** Supplied material **

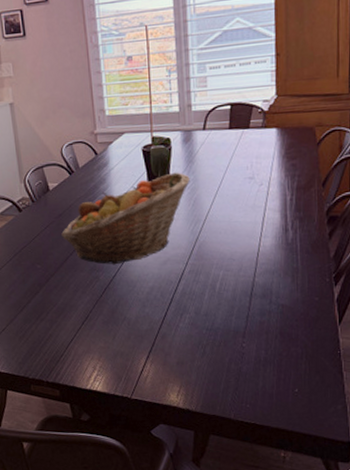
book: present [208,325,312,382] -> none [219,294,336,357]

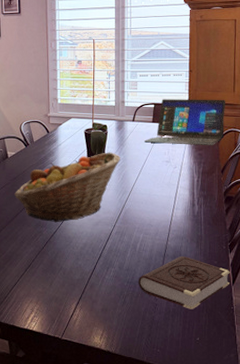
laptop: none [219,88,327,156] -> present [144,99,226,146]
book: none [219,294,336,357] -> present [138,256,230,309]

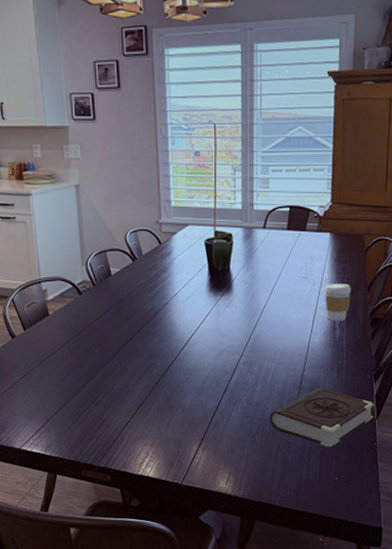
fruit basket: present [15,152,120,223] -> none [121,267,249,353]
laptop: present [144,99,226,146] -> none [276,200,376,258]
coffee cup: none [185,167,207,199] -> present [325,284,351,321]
---
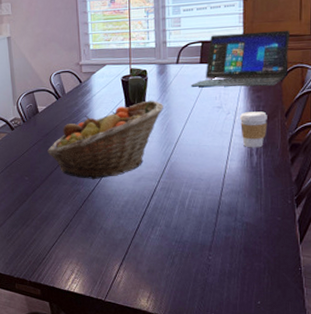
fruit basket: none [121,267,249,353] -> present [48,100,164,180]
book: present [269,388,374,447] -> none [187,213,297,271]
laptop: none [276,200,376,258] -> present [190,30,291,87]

** Task instructions **
Copy the stretch of the records above that runs from the line with "book: present [269,388,374,447]" through the line with "laptop: none [276,200,376,258]". Both end lines belong in the copy, and nothing else does.

** Result **
book: present [269,388,374,447] -> none [187,213,297,271]
laptop: none [276,200,376,258] -> present [190,30,291,87]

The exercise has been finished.